Hamburgs Kultursenator Carsten Brosda (SPD) will mit einem künstlerischen Wettbewerb eine Gegenposition zum umstrittenen Bismarck-Denkmal schaffen. "Ich glaube, eine Tafel, in der wir erklären, das war Bismarck, ist zu wenig", sagte Brosda der Deutschen Presse-Agentur (dpa). "Wir brauchen etwas, was alle, die das Denkmal sehen, jenseits des 'Ich erkläre euch das mal' - anspricht. Da kann ich mir viel vorstellen: Von radikalen Gegenpositionen, die diesem heroischen Gigantismus eine ironische Brechung entgegen setzen - bis hin zu digitalen Applikationen."
Dafür brauche es etwas, was hinausgehe über die bereits beschlossene Ausstellung über Otto von Bismarck (1815-1898) im Sockel-Geschoss. Zumal diese Ausstellung auch eine Schwierigkeit habe, weil der im Sockel befindliche ehemalige Bunker mit seinen Nazi-Emblemen auch ein sehr problematischer Ort sei. "Wir brauchen etwas Sichtbares im öffentlichen Raum. Etwas, worüber man buchstäblich stolpert, wenn man sich durch diesen Park bewegt. Das zeigt, dass da etwas ist, mit dem man sich auseinandersetzen muss, zu dem man eine Haltung entwickeln muss. Das ist das, was wir da entwickeln wollen", sagte Brosda.
Er sei kein Fan davon, solche Spuren des Erinnerns aus dem Stadtbild zu tilgen. "Das Denkmal gehört zu unserer Geschichte", meinte der Senator. "Sich immer wieder auch mit der Vergangenheit auseinanderzusetzen, halte ich für eine Tugend unserer Gesellschaft." Ziel sei es, diesen künstlerischen Prozess parallel zu den Sanierungsmaßnahmen zu verfolgen und nicht nacheinander. "Nicht nach dem Muster: Erst machen wir ihn ein bisschen hübsch und wenn er dann wieder steht, fangen wir an, darüber nachzudenken." Unter anderem mit dem Beirat zur Aufarbeitung Hamburgs kolonialer Vergangenheit solle das weitere Verfahren besprochen werden.

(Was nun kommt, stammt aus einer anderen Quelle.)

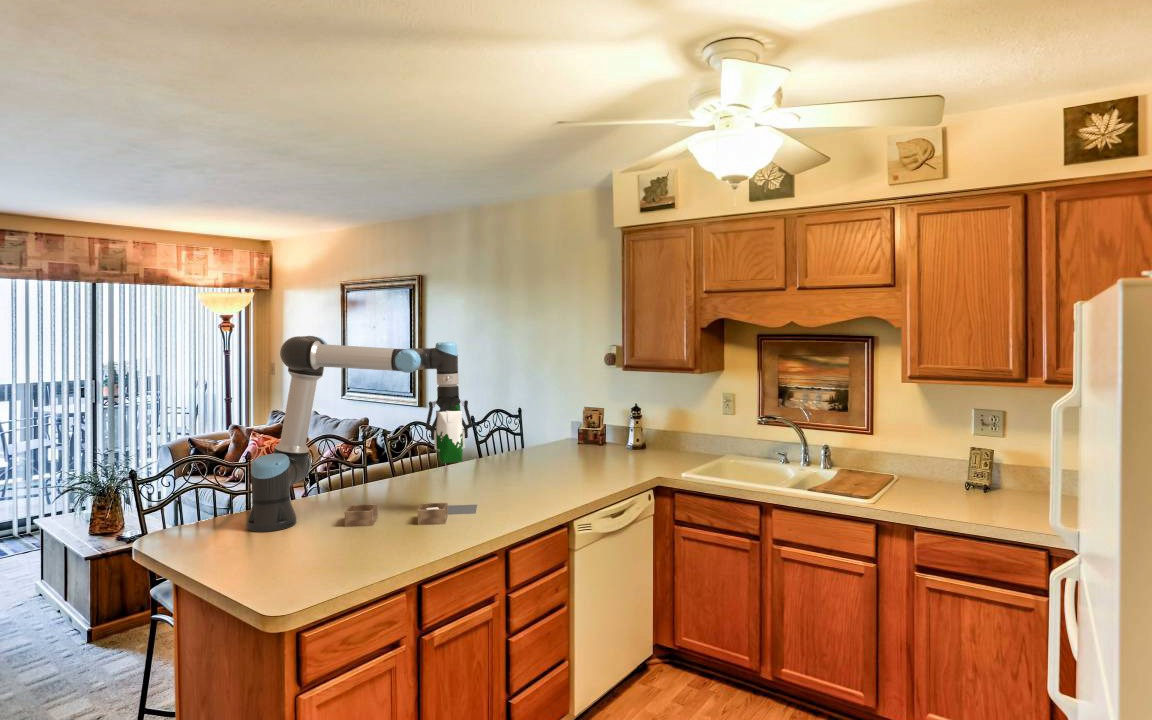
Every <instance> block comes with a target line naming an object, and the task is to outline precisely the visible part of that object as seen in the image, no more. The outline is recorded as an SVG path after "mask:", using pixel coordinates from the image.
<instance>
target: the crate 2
mask: <svg viewBox="0 0 1152 720" xmlns="http://www.w3.org/2000/svg"><path fill="white" fill-rule="evenodd" d="M448 506H449V504H448V502H429V503H428V502H427V503H426V502H425V503H423V502H422V503H421V504H420V505H419V507H418V508H417V526H424V525H425V526H434V525H446V523H447V519H448V518H449V517H448V516H449V515H448ZM433 507H438V508H439V509H430V510H426V508H433Z"/></svg>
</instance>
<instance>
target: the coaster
mask: <svg viewBox="0 0 1152 720" xmlns="http://www.w3.org/2000/svg"><path fill="white" fill-rule="evenodd" d="M477 508H478V504H456V505H455V504H453V505H451V504H450V505H449V504H448V516H449V515H474V514H476V513H477Z"/></svg>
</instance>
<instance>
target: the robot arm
mask: <svg viewBox="0 0 1152 720" xmlns="http://www.w3.org/2000/svg"><path fill="white" fill-rule="evenodd" d="M457 347H458V345H457V343H456V342H453V341H452V342H451V341H449V342H448V341H447V342H446V341H445V342H436V343H435V347H431V348H430V347H428V348H427V347H424V348H420V347H419V348H414V347H412V348H411V347H410V348H392V347H391V348H390V347H373V346H358V345H356V346H355V345H340V344H328V342H327V341H325V339H323V338H322V337H318V336H314V335H304V336H293V337H290V338H288V339H286V340H285V341H284V342H283V344H282V346H281V347H280V353H279V356H280V359H281V362H282V363H283V364H284V365H285V367H287V373H289V375H290V377H291V378H290V383H289V391H288V395H287V401H286V406H285V412H284V417H283V425H282V429H281V435H280V441H279V442H278V443H277V444H276V445H274V447H273V448H274V450H273V453H269V454H265V455H260V456H258V457H256V458H255V459H253V460H252V462H251V465H250V466H251V467H250V475H251V476H250V477H251V503H252V505H251V508H250V512H249V515H248V518H247V522H246V528H247V530H248V531H251V532H254V533H255V532H256V533H265V532H275V531H281V530H287V529H289V528H291V527H294V526H295V525H296V524H297V515H296V512H295V509H294V507H293V504H292V502H291V487H292V486H294V485H296V484H298V483H301V482H302V481H303V480H304V479H305V478H306V477H307V476H308V475H309V473H310V471H311V467H312V461H311V458H310V457H309V454H310V448H309V447H308V446H307V439H308V434H309V428H310V422H311V417H312V412H313V407H314V401H315V394H316V389H317V383H318V380H319V379H321V378H322V377H323V374H324V369H325V368H338V369H359V370H375V371H377V370H378V371H389V372H390V371H392V372H393V371H394V372H402V373H407V374H408V373H413V372H417V371H420V370H436V385H438V386H437V387H436V393H437V395H436V396H437V399H436V400H435V401H429V402H428V413H427V418H426V423H425V430H426V431H429V432H430V439H431V441H433V442H434V450H436V451H437V440H436V425H437V417H438V415H437V417H436V416H435V418H434V420H433V423H432V425H430V424H431V420H432V415H433V412H434V411H433V410H434V408H435V407H436V405H437V406H438V407H439V410H438V411H439V412H443V411H444V412H445V411H450V410H451V406H452V408H453V410H454V411H458V410H457V408H456V406H455V405H459V404H460V405H461V406H462V407H463V409H464V412H465V416H466V420H467V423H466V422H465V420H464V418H463V417H462V437H463V449H466V439H468V438H469V433H468V432H469V431H468V430H469V429H470V428H473V422H472V418H471V415H470V411H469V408H468V407H469V406H468V403H469V401H468V400H467V399H464V400H463V399H462V400H461V399H460V392H459V386H458V384H459V358H458V357H459V354H458V348H457ZM450 405H451V406H450Z"/></svg>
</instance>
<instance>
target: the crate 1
mask: <svg viewBox="0 0 1152 720" xmlns="http://www.w3.org/2000/svg"><path fill="white" fill-rule="evenodd" d="M378 507H379V505H378V503H377V504H376V503H367V504H350V506H348V507H347V508H346V510H345V511H344V513H343V514H344V528H349V527H351V528H353V527H372V526H374V525H375V523H376V522H377V521H378V519H379V508H378Z"/></svg>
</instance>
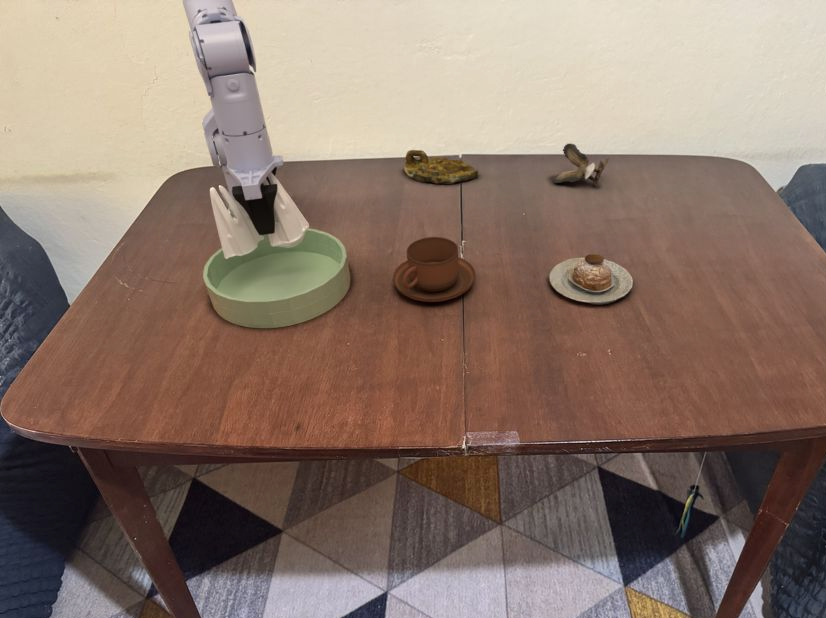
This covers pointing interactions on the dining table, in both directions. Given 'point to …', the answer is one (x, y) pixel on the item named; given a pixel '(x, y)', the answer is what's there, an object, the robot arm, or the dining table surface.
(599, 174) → the eagle figurine
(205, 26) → the robot arm
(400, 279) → the cup and saucer
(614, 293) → the pastry
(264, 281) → the bowl
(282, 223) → the shaker set
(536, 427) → the dining table surface
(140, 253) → the dining table surface
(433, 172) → the seal
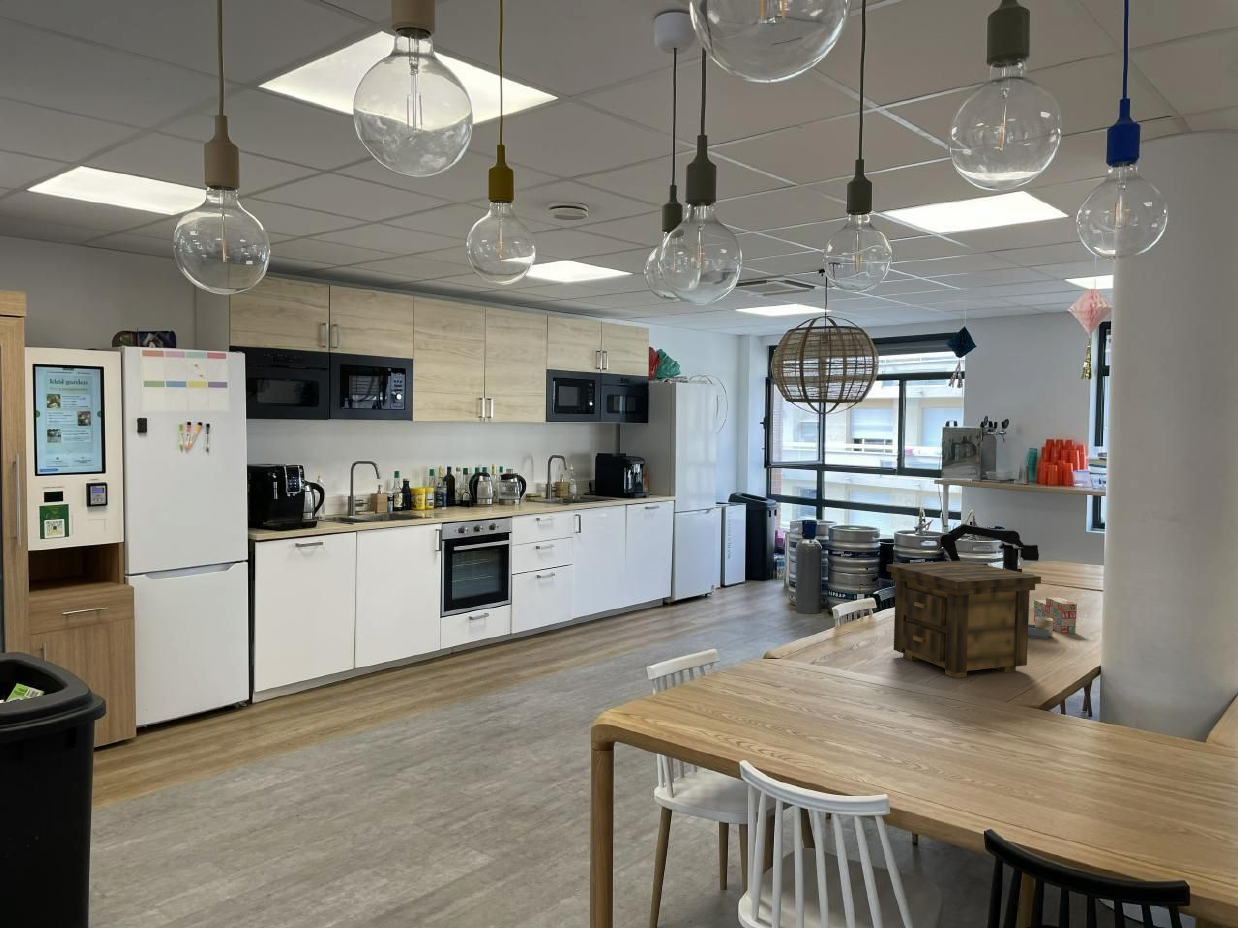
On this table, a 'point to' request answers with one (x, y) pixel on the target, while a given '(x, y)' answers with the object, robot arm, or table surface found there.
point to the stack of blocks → (1057, 613)
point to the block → (1044, 624)
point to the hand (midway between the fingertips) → (1009, 597)
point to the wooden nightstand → (962, 615)
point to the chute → (1037, 632)
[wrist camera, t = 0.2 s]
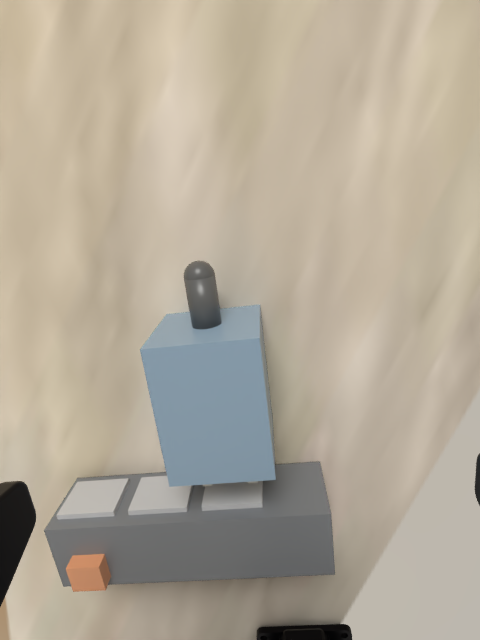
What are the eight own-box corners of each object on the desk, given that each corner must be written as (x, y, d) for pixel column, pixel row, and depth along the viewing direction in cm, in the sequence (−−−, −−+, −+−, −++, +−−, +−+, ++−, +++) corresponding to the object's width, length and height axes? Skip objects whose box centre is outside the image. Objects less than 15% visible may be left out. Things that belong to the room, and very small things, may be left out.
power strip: (323, 515, 25) (337, 588, 20) (92, 528, 26) (56, 600, 22) (319, 457, 23) (333, 522, 19) (76, 474, 25) (34, 538, 20)
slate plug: (275, 446, 24) (279, 511, 19) (192, 452, 24) (176, 517, 19) (253, 246, 20) (251, 265, 15) (156, 258, 20) (124, 279, 16)
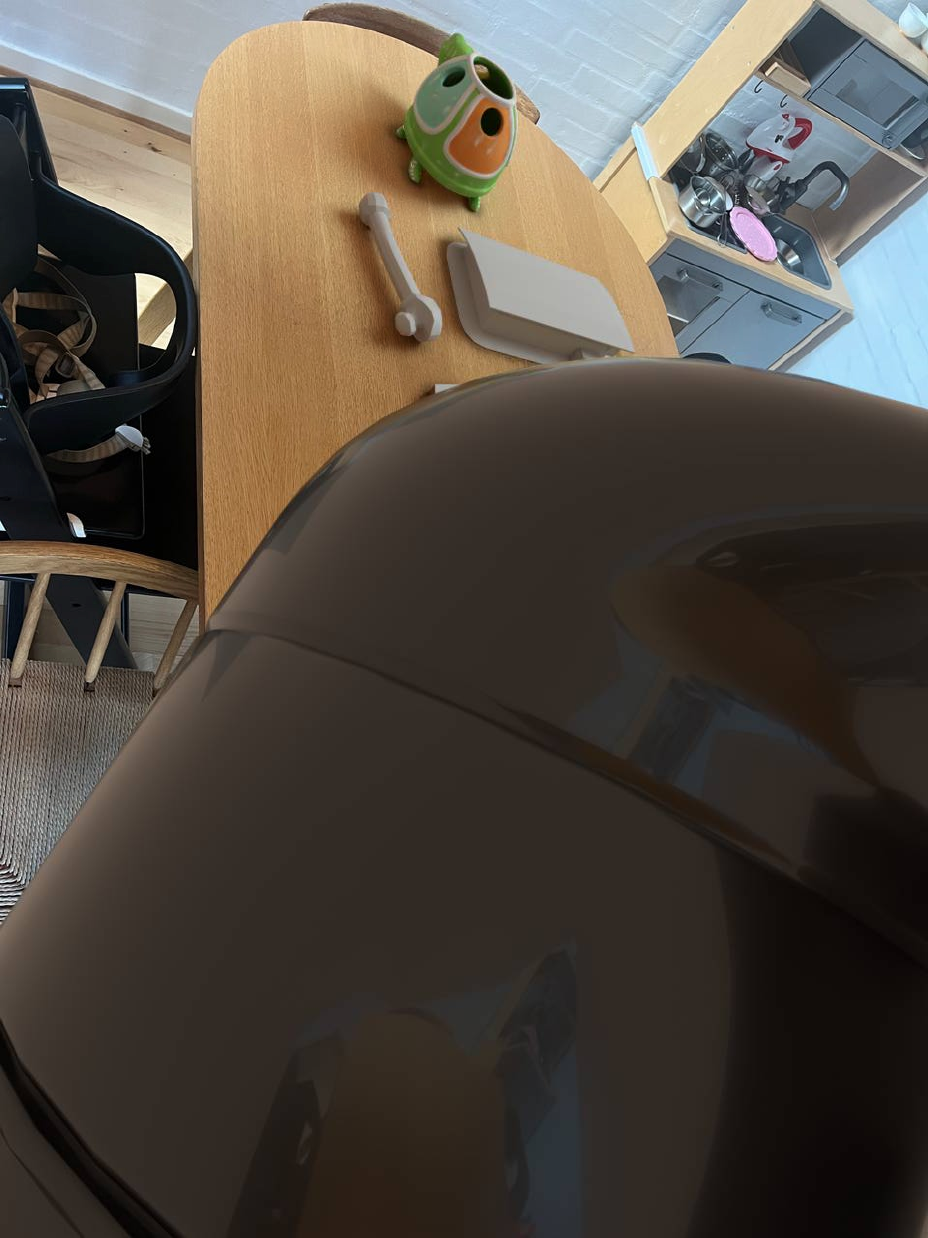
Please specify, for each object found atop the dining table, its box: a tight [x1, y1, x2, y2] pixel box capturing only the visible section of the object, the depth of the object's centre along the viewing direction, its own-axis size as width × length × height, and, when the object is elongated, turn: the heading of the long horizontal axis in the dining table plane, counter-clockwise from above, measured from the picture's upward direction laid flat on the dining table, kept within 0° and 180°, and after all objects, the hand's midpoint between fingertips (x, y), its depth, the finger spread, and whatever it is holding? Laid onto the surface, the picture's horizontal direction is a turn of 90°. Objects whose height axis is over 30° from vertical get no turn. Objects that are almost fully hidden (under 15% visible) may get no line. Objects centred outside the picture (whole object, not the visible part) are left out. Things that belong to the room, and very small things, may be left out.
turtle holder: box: [396, 32, 519, 212], centre depth 89 cm, size 12×18×12 cm
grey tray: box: [445, 226, 636, 365], centre depth 89 cm, size 15×23×4 cm, turn 101°
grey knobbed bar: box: [358, 191, 443, 343], centre depth 78 cm, size 18×5×4 cm, turn 17°
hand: (653, 1026), depth 35 cm, fingers closed on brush, 2 cm apart
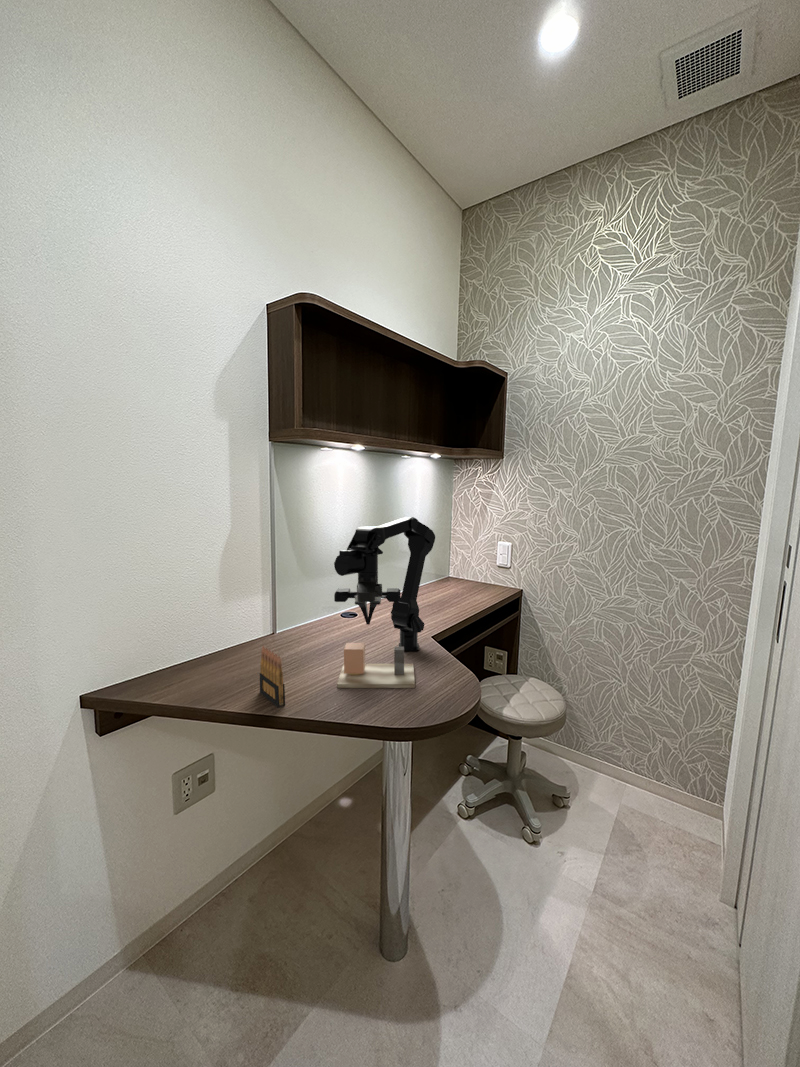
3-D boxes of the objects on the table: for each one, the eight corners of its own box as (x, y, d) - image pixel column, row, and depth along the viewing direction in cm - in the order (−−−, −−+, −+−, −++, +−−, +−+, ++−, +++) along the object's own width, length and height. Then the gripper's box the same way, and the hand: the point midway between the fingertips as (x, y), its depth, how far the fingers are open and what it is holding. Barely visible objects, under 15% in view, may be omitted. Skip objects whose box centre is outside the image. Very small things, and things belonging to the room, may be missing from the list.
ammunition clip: (259, 692, 115) (258, 645, 114) (266, 690, 116) (265, 644, 115) (278, 707, 107) (276, 657, 105) (285, 705, 108) (284, 655, 107)
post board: (343, 667, 131) (343, 639, 130) (413, 667, 131) (413, 639, 130) (337, 687, 117) (336, 657, 116) (414, 687, 117) (414, 657, 116)
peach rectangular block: (346, 666, 127) (346, 642, 126) (365, 666, 127) (365, 643, 126) (344, 673, 121) (343, 649, 121) (363, 673, 121) (363, 649, 121)
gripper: (331, 576, 123) (331, 632, 124) (400, 576, 123) (400, 632, 124) (336, 569, 134) (337, 621, 135) (400, 569, 134) (400, 621, 135)
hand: (368, 624), depth 132 cm, fingers closed
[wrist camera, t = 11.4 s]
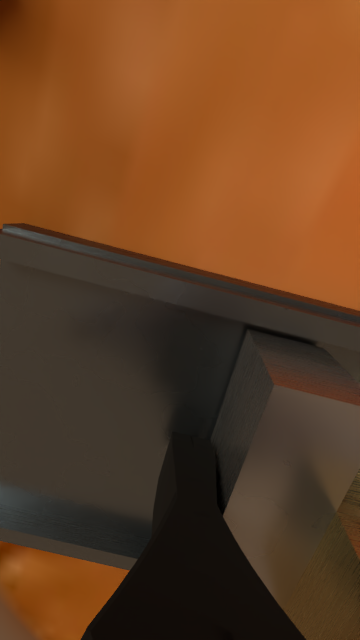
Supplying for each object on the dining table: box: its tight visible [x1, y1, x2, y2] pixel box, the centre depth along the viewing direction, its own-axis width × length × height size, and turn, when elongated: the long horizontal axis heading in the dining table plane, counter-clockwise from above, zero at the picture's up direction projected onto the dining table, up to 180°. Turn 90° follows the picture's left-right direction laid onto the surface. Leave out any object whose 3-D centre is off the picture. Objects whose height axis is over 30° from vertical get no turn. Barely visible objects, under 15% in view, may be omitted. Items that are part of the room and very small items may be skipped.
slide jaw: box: [210, 329, 360, 610], centre depth 10 cm, size 2×10×4 cm, turn 166°
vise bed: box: [0, 223, 360, 570], centre depth 10 cm, size 18×12×5 cm, turn 76°
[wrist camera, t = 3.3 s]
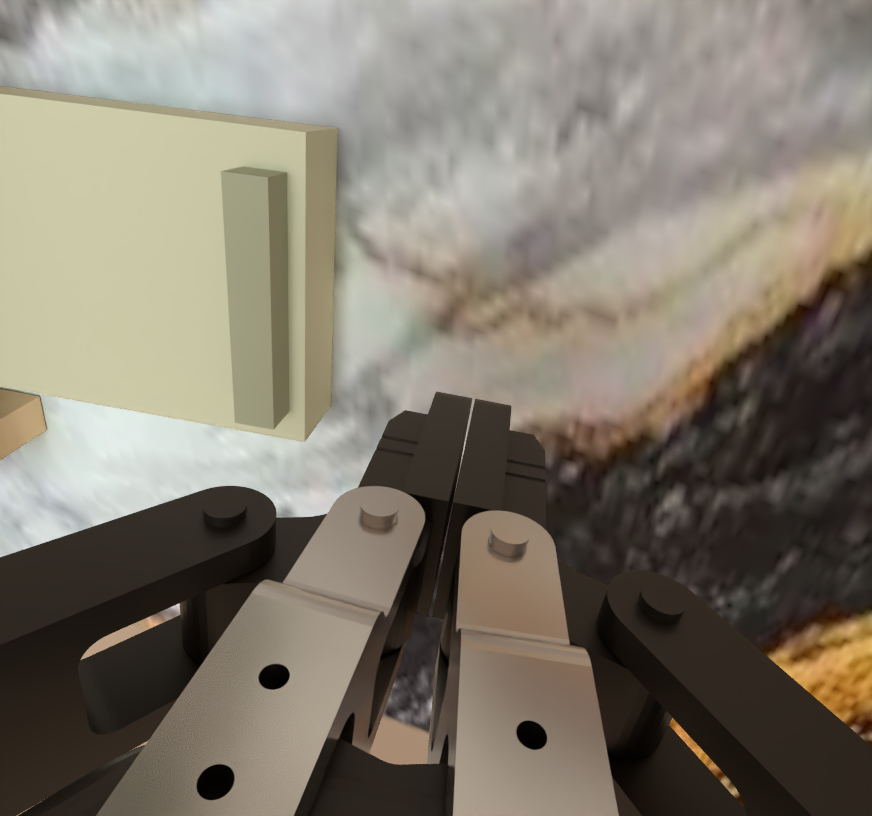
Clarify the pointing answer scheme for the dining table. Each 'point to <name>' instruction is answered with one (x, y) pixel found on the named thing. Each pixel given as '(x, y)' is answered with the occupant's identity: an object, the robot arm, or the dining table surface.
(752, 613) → the dining table surface
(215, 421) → the panel
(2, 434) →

Das Bismarck-Denkmal im Alten Elbpark oberhalb der Landungsbrücken ist mit 34,3 Metern Gesamthöhe das größte Bismarck-Denkmal weltweit. Die Statue des ersten deutschen Reichskanzlers selbst ist 14,8 Meter hoch. Sie wurde auf Initiative Hamburger Bürger von 1901 bis 1906 errichtet. Seit Anfang des Jahres wird das Denkmal, das im Laufe der Jahre in Schieflage geraten und rissig geworden ist, für neun Millionen Euro saniert. Der Großteil des Geldes kommt vom Bund.
Otto von Bismarck, Reichskanzler von 1871-1890, bekämpfte Katholiken und Sozialisten und führte dennoch die fortschrittlichsten Sozialgesetze der Welt ein. Vielen gilt er als Wegbereiter des deutschen Kolonialismus. Vor einer Woche hatten die Initiativen "Intervention Bismarck-Denkmal Hamburg" und "Decolonize Bismarck" gegen die Sanierung des Denkmals demonstriert.